If you employ a collection agency, you may incur a flat fee cost for accounts. This cost is not recoverable under Virginia law, despite the fact that your loan documents say that the debtor will pay all costs of collection. In addition to these nonrecoverable costs, you will also have percentage costs that you cannot recover. A collection agency is frequently your worst option because they can do less for you than you can do for yourself. In reviewing the Collection Alternatives Comparison Charts, you will see that if a debtor does not respond to the collection agency's letters, the agency is sunk. The agency cannot file any court papers on your behalf, and they cannot perform any judgment executions. In the end, all a collection agency does is provide a threatening third party voice.

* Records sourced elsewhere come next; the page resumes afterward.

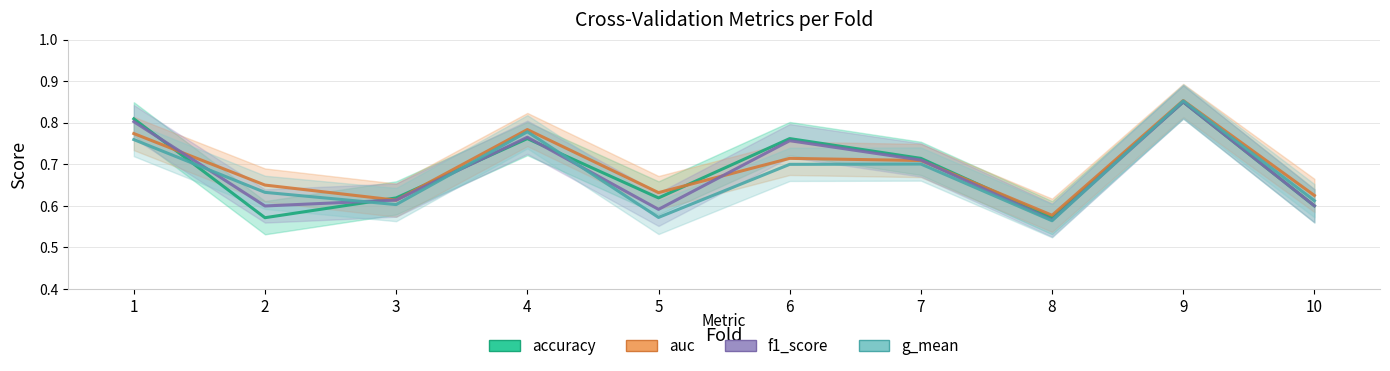

The value of accuracy at 6 is 1.2. True or false?

False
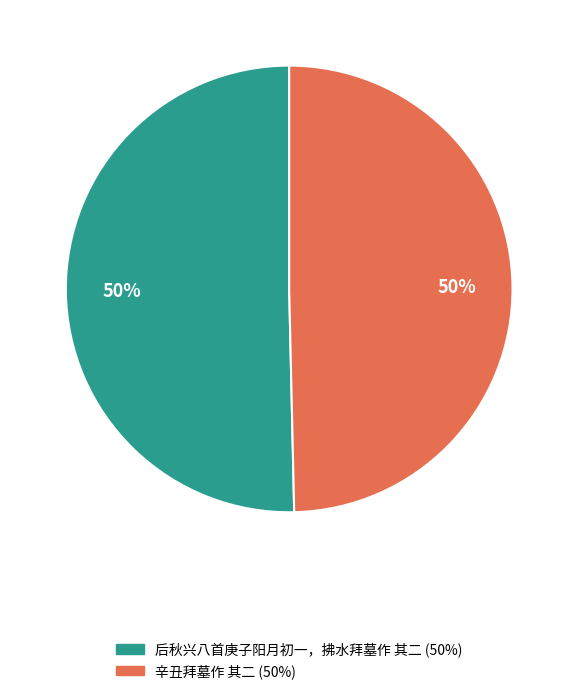

To the nearest percent, what portion does 后秋兴八首庚子阳月初一，拂水拜墓作 其二 represent?

50%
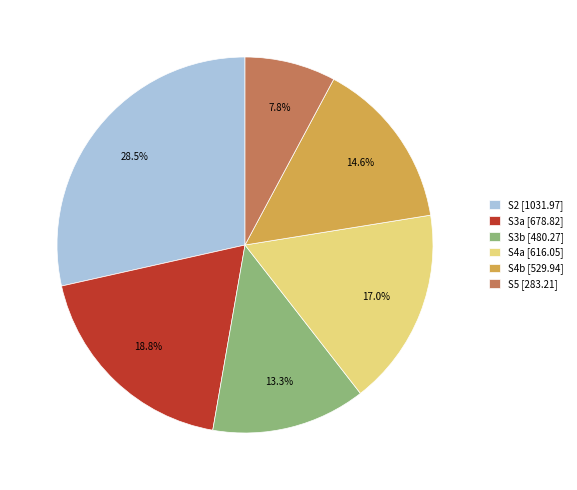

Is there any slice that represents more than half of the pie?

No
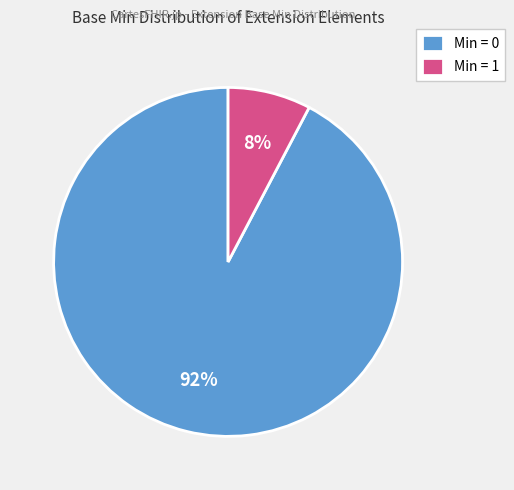

Combined, do Min = 0 and Min = 1 account for over 50%?

Yes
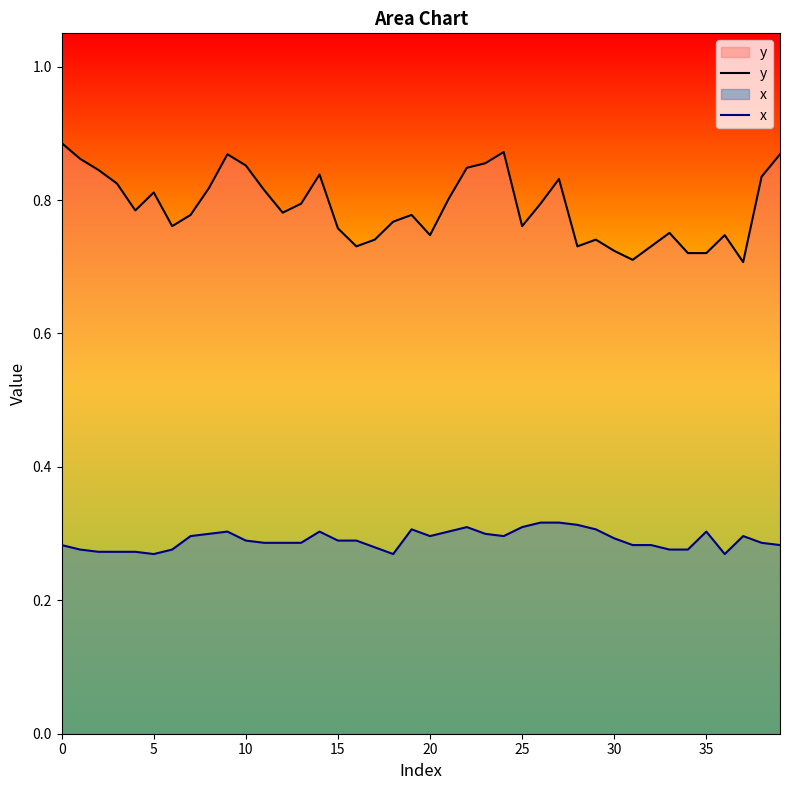

Reading right to left, extract all data points from this chart.

y: 0.9	0.8	0.7	0.7	0.7	0.7	0.8	0.7	0.7	0.7	0.7	0.7	0.8	0.8	0.8	0.9	0.9	0.8	0.8	0.7	0.8	0.8	0.7	0.7	0.8	0.8	0.8	0.8	0.8	0.9	0.9	0.8	0.8	0.8	0.8	0.8	0.8	0.8	0.9	0.9
x: 0.3	0.3	0.3	0.3	0.3	0.3	0.3	0.3	0.3	0.3	0.3	0.3	0.3	0.3	0.3	0.3	0.3	0.3	0.3	0.3	0.3	0.3	0.3	0.3	0.3	0.3	0.3	0.3	0.3	0.3	0.3	0.3	0.3	0.3	0.3	0.3	0.3	0.3	0.3	0.3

If you choose Lafayette, Ayers & Whitlock, PLC, we can handle your accounts from beginning to end. We can accept all cases on a one-third contingency fee of all amounts collected. We will assess the court-allowed fee the moment the account is turned over for collection, and this amount is recoverable from the debtor. We have trained and experienced support staff and an aggressive approach to collections. In reviewing the Course of Action Chart (below) you will see that we will aggressively pursue your recovery. Virginia District Court judgments are good for ten years, twenty in the Circuit Court. If the judgment is docketed (we docket all judgments unless the value is very small or you instruct otherwise), the lien is enforceable for twenty years. We provide detailed monthly accounting. At the beginning of each month you will receive a report outlining significant matters, a computer generated financial accounting, by debtor, dollar for dollar. You will also receive a case status report detailing current status and action.

In bankruptcy matters, we can assist you by handling all of your needs. We can review bankruptcy schedules, review and object to chapter 13 plans, file proofs of claim, attend hearings and more.

In foreclosure matters, we can assist you by handling all of your foreclosure cases from demand to final accounting in all counties and cities across the Commonwealth.

In real estate matters, we can assist you by preparing loan documents for first, second, equity line and refinances, as well as conducting closings, recordings and coordinating title examination and title insurance.